Luka dan Penawarnya

18 2 14
                                    

Ada sejuta kisah di Latibule, itu benar adanya. Kisah-kisah itu mungkin datang silih berganti dari para pengunjungnya, tapi ada beberapa kisah yang justru berasal dari awak di dalamnya. Kisah pilu Juna misalnya, yang sudah belasan kali jatuh bangun mengerjakan skripsinya sambil sesekali diselangi usaha mengalihkan kepenatan dengan meracik kopi untuk para pelanggan, menghadirkan kepuasan dan kebahagiaan tersendiri ketika dua irisnya mampu melihat para penikmat kafein itu tersenyum berkat sihir dari kedua tangannya. Sayang saja sihirnya belum sehebat itu untuk memberi kepuasan bagi dosen pembimbingnya segera menyetujui lembar skripsinya.

Ada lagi kisah cinta Dion dan kekasihnya yang bak roda berputar.
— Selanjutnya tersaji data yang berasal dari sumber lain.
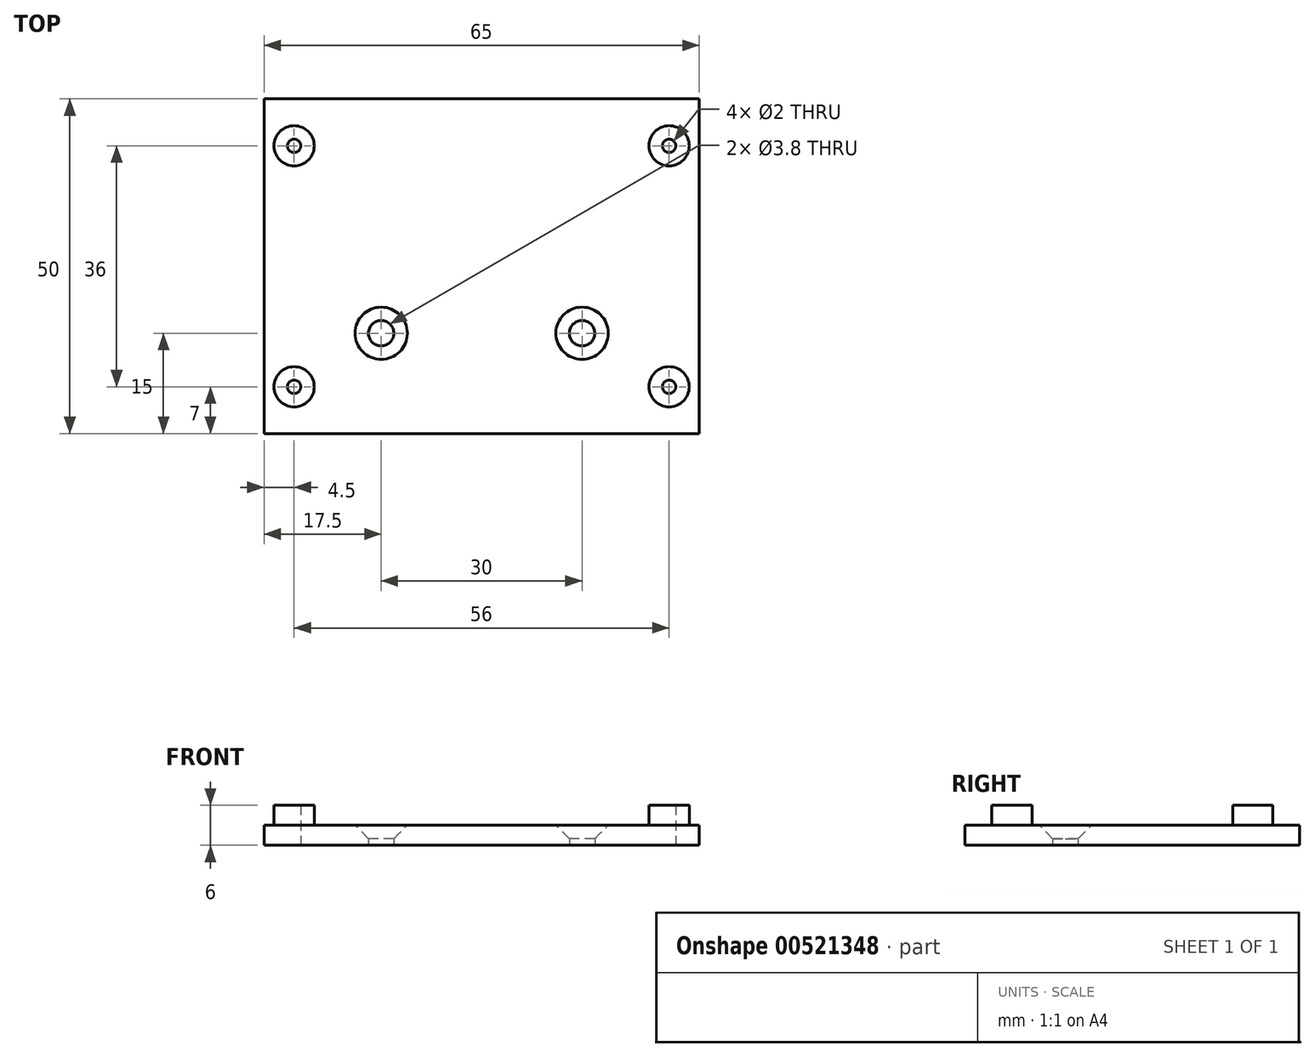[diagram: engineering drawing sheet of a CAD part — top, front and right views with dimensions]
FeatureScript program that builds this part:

Kadang di atas ketika keduanya tengah benar-benar di buai asmara seolah setiap sudut Latibule harus menjadi saksi bisu bagaimana keduanya saling mengasihi, tapi tak jarang mereka berada di tempat serendah-rendahnya hubungan ketika pilihan tersisa hanyalah Dion yang selalu membiarkan kekasihnya berlari keluar dari Latibule dengan amarah dan umpatan sebelum keduanya mencapai titik akhir permasalahan mereka.

Serta kisah Langit yang menyandang status paling membosankan menurut orang lain. Kisah Langit tak lebih dari segala laju hidupnya yang bergerak monoton, bekerja di perusahaan Periklanan sebagai Creative Director dari pagi sampai sore hari yang nanti akan dilanjut dengan kesibukannya mengurus Latibule, tak jarang juga waktu tidurnya bahkan dikorbankan untuk menyelesaikan pekerjaan yang menumpuk atau menghitung ulang kebutuhan di Latibule. Kalau ada yang bisa membedah isi kepala Langit, kemungkinan isi di dalamnya tak lebih dari sebatas pekerjaan dan pekerjaan lainnya. Seolah Langit memang dilahirkan untuk terus-terusan bekerja tanpa lelah.

Bagai sebuah mobil yang terus berjalan di lintasan yang sama, hidup Langit yang bergerak konstan tak jarang membuat Dion dan Juna yang sudah dikenal selama empat tahun lamanya ikut prihatin. Mereka berdua selalu kompak ingin melakukan sesuatu untuk membuat laju hidup Langit sedikit lebih bervariasi, sayangnya sejak setahun terakhir belum ada sedikit cela untuk membuat niat baik mereka terwujud.

Tapi, setiap kali manusia kehabisan cara untuk berusaha, ketika itulah Tuhan selalu punya keajaiban dan sedikit ketidaksengajaan yang membuat manusia seakan dipantik kembali untuk meraih tujuannya. Begitu pula dengan Dion dan Juna hari ini yang untuk pertama kalinya menyambut dua tamu yang datang ke Latibule dengan wajah bingung dan terkejut dibanding senyum mereka dan sapaan ramah seperti biasa.

Sementara Langit yang hari ini datang terlambat seperti tidak sempat merepresentasikan senyum tipis dan tepukan Dion di bahu kirinya saat ia menyampaikan penyesalan keterlambatannya karena rapat kerja di kantor yang berjalan lebih lama dari seharusnya.

"Istirahat dulu, Bang. Muka lo keliatan capek banget" Tegur Juna ketika Langit dengan terburu-buru langsung memakai apron dan perlengkapan kerjanya yang lain.

"Nggak usah, gue nggak apa-apa. Sini, pesanan mana aja yang belum?" Tanya Langit sambil mendekat ke arah Juna yang sedang memilah kertas pesanan.

"Golden Latte meja 1, Vietnam Coffee meja 9, Signature Lattebule sama Cheese cake mejanya Kak Ara--"

"Tumben Ara nggak pesan Ice Americano?" Gumam Langit spontan namun masih bisa didengar Juna dengan jelas.

"Kak Ara pesen Americano kok, Signature Lattebule pesenan cowoknya" Jawaban Juna membuat Langit menatapnya sepersekian detik untuk menyadarkan dirinya sedang tidak salah dengar sebelum kedua maniknya beralih memindai seluruh penjuru kafe dan menemukan Ara tengah memasang wajah serius dan lelah saat berbicara dengan seorang laki-laki dihadapannya.

"Oh, udah baikan mereka?"

"Lah, emang abis berantem? Kok lo bisa tau, Bang?"

Gerak tangan Langit yang sedang mempersiapkan gelas tiba-tiba terhenti saat menyadari seberapa jauh ia sudah terjun pada hidup orang asing yang baru tiga kali dijumpainya.